## Work to be completed
Each record beneath this line should be returned exactly as it is.

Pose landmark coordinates
- - - -
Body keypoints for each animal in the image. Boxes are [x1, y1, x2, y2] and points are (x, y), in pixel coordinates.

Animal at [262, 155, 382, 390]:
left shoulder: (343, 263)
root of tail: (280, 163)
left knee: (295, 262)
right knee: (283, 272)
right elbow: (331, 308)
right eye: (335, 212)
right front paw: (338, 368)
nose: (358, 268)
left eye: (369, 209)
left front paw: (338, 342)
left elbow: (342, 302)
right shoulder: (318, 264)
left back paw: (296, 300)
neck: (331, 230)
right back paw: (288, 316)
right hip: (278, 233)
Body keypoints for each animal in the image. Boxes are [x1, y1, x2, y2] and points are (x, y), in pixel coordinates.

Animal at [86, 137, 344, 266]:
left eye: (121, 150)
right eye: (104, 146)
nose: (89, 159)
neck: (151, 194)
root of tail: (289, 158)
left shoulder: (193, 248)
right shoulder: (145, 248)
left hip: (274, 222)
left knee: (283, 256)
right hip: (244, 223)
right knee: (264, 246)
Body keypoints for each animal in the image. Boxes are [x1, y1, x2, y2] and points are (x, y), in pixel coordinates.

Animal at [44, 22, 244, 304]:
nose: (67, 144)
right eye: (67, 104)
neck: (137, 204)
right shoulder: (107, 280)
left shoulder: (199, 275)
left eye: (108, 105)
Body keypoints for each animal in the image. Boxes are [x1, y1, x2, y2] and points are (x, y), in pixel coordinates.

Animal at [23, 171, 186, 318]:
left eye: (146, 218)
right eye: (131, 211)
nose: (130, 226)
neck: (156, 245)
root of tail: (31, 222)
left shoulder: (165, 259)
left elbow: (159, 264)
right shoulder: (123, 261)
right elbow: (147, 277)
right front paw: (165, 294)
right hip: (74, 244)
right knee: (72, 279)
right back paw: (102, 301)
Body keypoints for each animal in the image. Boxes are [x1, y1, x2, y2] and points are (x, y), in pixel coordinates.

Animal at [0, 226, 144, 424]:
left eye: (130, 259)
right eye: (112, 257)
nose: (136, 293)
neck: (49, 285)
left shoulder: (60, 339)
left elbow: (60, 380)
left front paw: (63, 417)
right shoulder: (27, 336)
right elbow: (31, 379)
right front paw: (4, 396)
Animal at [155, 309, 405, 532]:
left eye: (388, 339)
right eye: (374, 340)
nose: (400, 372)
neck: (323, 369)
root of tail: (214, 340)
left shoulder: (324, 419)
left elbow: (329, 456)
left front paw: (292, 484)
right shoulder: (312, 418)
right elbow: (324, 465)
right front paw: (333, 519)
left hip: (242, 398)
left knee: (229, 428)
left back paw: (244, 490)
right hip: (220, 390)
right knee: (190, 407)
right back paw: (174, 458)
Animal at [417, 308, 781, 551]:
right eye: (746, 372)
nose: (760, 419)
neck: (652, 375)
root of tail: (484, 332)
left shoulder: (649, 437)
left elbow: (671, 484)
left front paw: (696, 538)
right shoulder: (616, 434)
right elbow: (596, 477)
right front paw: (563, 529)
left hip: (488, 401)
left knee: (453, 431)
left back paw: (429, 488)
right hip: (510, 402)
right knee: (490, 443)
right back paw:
- - - -
## Output of the exercise
Body keypoints for each animal in the image. Boxes are [x1, y1, x2, y2] and points are (x, y), in pixel coordinates.

Animal at [262, 155, 382, 390]:
left shoulder: (343, 263)
root of tail: (280, 163)
left knee: (295, 262)
right knee: (283, 272)
right elbow: (331, 308)
right eye: (335, 212)
right front paw: (338, 368)
nose: (358, 268)
left eye: (369, 209)
left front paw: (338, 342)
left elbow: (342, 302)
right shoulder: (318, 264)
left back paw: (296, 300)
neck: (331, 230)
right back paw: (288, 316)
right hip: (278, 233)
Body keypoints for each animal in the image. Boxes are [x1, y1, x2, y2] and points are (x, y), in pixel coordinates.

Animal at [86, 137, 344, 266]:
left eye: (121, 150)
right eye: (104, 146)
nose: (89, 159)
neck: (151, 194)
root of tail: (289, 158)
left shoulder: (193, 248)
right shoulder: (145, 248)
left hip: (274, 222)
left knee: (283, 256)
right hip: (244, 223)
right knee: (264, 246)
Body keypoints for each animal in the image. Boxes are [x1, y1, x2, y2] and points are (x, y), in pixel coordinates.

Animal at [44, 22, 244, 304]:
nose: (67, 144)
right eye: (67, 104)
neck: (137, 204)
right shoulder: (107, 280)
left shoulder: (199, 275)
left eye: (108, 105)
Body keypoints for each animal in the image. Boxes are [x1, y1, x2, y2] and points are (x, y), in pixel coordinates.

Animal at [23, 171, 186, 318]:
left eye: (146, 218)
right eye: (131, 211)
nose: (130, 226)
neck: (156, 245)
root of tail: (31, 222)
left shoulder: (165, 259)
left elbow: (159, 264)
right shoulder: (123, 261)
right elbow: (147, 277)
right front paw: (165, 294)
right hip: (74, 244)
right knee: (72, 279)
right back paw: (102, 301)
Body keypoints for each animal in the image. Boxes are [x1, y1, x2, y2] and points are (x, y), in pixel coordinates.

Animal at [0, 226, 144, 424]:
left eye: (130, 259)
right eye: (112, 257)
nose: (136, 293)
neck: (49, 285)
left shoulder: (60, 339)
left elbow: (60, 380)
left front paw: (63, 417)
right shoulder: (27, 336)
right elbow: (31, 379)
right front paw: (4, 396)
Animal at [155, 309, 405, 532]:
left eye: (388, 339)
right eye: (374, 340)
nose: (400, 372)
neck: (323, 369)
root of tail: (214, 340)
left shoulder: (324, 419)
left elbow: (329, 456)
left front paw: (292, 484)
right shoulder: (312, 418)
right elbow: (324, 465)
right front paw: (333, 519)
left hip: (242, 398)
left knee: (229, 428)
left back paw: (244, 490)
right hip: (220, 390)
right knee: (190, 407)
right back paw: (174, 458)
Animal at [417, 308, 781, 551]:
right eye: (746, 372)
nose: (760, 419)
neck: (652, 375)
root of tail: (484, 332)
left shoulder: (649, 437)
left elbow: (671, 484)
left front paw: (696, 538)
right shoulder: (616, 434)
right elbow: (596, 477)
right front paw: (563, 529)
left hip: (488, 401)
left knee: (453, 431)
left back paw: (429, 488)
right hip: (510, 402)
right knee: (490, 443)
right back paw:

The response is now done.